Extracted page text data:
:::::
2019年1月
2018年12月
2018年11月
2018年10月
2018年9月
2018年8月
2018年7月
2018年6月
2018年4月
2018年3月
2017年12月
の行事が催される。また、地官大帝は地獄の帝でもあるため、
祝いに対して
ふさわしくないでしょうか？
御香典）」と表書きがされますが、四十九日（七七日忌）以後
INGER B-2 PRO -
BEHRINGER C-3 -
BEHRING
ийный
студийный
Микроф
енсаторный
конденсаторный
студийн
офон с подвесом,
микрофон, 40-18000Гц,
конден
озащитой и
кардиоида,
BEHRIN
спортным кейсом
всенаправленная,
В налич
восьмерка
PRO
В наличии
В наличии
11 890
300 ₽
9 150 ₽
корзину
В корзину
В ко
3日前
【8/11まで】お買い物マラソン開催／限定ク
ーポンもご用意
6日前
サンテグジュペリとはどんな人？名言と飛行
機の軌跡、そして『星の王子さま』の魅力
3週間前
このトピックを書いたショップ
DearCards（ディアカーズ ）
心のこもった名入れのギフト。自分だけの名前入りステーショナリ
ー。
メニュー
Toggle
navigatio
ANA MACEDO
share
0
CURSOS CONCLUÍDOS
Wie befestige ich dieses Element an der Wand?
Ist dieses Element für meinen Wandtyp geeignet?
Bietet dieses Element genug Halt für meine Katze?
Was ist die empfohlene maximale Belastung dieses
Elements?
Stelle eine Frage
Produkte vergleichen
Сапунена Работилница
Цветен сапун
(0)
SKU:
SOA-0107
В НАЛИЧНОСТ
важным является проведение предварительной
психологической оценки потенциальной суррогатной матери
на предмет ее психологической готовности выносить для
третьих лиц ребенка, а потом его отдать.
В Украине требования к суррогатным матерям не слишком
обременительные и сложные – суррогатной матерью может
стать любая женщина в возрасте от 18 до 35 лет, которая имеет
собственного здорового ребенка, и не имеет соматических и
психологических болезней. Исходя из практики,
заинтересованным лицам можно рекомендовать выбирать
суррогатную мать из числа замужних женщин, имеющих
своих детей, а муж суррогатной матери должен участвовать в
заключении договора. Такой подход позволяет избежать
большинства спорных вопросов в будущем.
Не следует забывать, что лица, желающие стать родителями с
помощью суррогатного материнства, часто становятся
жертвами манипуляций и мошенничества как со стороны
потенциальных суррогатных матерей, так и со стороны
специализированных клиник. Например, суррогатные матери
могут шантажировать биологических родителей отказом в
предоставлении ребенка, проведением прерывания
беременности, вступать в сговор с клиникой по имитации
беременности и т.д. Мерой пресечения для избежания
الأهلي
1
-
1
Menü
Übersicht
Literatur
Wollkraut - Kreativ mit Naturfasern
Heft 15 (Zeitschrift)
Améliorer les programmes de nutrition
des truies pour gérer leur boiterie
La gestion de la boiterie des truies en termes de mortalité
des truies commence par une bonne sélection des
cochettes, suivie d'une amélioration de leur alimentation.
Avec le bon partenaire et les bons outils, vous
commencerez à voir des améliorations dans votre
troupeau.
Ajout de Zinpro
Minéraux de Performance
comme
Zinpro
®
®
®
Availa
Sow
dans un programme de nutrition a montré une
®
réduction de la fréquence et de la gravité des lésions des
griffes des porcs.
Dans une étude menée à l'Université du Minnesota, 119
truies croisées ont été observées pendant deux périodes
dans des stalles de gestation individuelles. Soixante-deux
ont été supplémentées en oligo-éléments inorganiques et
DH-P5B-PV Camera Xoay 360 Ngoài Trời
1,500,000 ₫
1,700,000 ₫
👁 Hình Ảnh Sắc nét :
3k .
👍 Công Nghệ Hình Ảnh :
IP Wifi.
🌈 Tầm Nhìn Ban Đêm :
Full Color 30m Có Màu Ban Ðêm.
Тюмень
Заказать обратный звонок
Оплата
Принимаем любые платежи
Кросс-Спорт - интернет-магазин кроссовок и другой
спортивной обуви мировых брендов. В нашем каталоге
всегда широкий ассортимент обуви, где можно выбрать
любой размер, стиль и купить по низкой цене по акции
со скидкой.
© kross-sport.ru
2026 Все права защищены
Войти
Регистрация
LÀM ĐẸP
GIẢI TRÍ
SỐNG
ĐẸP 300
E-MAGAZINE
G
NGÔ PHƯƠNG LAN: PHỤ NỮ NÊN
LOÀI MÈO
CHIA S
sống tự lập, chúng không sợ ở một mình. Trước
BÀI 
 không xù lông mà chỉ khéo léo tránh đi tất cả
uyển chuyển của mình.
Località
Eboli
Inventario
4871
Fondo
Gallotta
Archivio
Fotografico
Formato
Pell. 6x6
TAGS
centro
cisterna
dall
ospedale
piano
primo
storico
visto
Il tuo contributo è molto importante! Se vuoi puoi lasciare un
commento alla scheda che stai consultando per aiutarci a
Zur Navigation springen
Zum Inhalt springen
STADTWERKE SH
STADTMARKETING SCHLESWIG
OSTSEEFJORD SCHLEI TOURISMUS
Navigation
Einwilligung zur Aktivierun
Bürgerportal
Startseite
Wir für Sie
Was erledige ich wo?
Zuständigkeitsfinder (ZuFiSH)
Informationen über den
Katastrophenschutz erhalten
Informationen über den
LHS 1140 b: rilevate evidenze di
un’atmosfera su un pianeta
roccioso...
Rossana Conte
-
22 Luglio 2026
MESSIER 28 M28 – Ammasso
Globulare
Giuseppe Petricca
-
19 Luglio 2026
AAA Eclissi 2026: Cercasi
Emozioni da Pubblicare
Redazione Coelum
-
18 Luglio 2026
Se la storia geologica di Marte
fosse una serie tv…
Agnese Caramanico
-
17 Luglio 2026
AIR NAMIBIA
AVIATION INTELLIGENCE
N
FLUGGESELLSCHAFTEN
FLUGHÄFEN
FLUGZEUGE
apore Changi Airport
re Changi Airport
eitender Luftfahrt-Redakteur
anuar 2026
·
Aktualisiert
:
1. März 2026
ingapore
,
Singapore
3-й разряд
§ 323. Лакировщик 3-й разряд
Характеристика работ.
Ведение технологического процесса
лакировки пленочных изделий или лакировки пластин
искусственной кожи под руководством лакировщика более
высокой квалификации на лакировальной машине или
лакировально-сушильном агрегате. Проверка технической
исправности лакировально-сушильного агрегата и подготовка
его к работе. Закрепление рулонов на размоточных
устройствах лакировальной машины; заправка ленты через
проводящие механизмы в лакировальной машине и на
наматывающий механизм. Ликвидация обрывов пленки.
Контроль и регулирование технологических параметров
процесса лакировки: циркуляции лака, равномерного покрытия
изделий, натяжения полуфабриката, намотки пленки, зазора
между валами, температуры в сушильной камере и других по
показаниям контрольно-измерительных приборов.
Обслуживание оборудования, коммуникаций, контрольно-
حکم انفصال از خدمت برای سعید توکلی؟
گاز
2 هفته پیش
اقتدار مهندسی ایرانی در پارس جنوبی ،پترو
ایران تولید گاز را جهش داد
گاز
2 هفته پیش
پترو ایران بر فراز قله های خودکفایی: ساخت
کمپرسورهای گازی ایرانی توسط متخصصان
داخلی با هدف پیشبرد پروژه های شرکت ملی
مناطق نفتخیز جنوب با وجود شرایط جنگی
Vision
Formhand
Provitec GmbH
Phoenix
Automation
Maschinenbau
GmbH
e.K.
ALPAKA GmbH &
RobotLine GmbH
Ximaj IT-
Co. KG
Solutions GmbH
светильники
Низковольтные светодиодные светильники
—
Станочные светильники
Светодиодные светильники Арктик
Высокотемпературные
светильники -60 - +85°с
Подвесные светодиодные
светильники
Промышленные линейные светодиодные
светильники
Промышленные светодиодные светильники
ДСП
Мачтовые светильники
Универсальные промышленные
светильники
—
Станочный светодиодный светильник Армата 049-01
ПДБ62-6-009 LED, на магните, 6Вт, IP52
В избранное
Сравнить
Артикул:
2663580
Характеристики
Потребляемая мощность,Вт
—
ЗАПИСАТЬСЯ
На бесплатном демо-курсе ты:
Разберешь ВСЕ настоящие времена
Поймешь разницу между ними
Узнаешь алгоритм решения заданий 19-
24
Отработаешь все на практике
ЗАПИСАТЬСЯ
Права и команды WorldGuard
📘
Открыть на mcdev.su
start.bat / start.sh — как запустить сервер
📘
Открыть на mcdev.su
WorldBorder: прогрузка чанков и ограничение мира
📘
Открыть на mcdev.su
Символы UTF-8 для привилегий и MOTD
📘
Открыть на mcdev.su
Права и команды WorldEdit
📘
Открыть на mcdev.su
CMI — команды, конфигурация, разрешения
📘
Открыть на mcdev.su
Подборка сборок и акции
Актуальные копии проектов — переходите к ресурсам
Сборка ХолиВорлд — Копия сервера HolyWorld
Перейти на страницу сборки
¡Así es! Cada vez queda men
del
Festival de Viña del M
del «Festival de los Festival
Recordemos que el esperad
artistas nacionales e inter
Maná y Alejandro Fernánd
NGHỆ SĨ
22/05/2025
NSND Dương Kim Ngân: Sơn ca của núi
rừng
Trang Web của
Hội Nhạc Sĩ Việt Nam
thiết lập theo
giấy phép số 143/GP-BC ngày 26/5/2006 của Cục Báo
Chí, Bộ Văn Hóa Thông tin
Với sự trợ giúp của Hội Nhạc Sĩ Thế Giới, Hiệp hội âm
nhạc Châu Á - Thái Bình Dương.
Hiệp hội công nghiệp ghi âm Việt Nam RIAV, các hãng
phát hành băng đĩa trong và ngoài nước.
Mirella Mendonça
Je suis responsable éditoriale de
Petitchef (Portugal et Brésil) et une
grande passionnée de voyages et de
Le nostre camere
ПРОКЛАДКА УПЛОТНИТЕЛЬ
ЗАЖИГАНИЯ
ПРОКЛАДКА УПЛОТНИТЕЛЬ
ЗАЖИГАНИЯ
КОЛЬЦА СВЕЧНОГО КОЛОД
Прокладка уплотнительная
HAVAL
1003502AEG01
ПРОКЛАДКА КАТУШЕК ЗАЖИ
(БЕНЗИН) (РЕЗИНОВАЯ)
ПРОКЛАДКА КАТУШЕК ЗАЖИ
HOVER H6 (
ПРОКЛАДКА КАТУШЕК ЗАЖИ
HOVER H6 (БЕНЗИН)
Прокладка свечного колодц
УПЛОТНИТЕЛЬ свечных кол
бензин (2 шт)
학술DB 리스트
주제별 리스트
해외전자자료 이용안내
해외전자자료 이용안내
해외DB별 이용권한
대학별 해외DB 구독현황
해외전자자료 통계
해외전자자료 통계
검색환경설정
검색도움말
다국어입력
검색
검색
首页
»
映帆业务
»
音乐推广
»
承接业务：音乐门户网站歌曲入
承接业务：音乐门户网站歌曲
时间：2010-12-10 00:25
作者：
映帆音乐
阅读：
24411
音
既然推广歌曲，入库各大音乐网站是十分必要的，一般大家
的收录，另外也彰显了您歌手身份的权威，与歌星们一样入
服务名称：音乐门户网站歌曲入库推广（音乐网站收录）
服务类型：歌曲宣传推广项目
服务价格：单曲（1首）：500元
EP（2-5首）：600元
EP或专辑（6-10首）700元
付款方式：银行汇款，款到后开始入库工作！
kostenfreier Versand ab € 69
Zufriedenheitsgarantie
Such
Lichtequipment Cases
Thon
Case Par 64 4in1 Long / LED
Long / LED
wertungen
:::::
— Task prompt —
Each line of the entries above that has the word "GmbH" is to be copied.

— Result —
Provitec GmbH
GmbH
ALPAKA GmbH &
RobotLine GmbH
Solutions GmbH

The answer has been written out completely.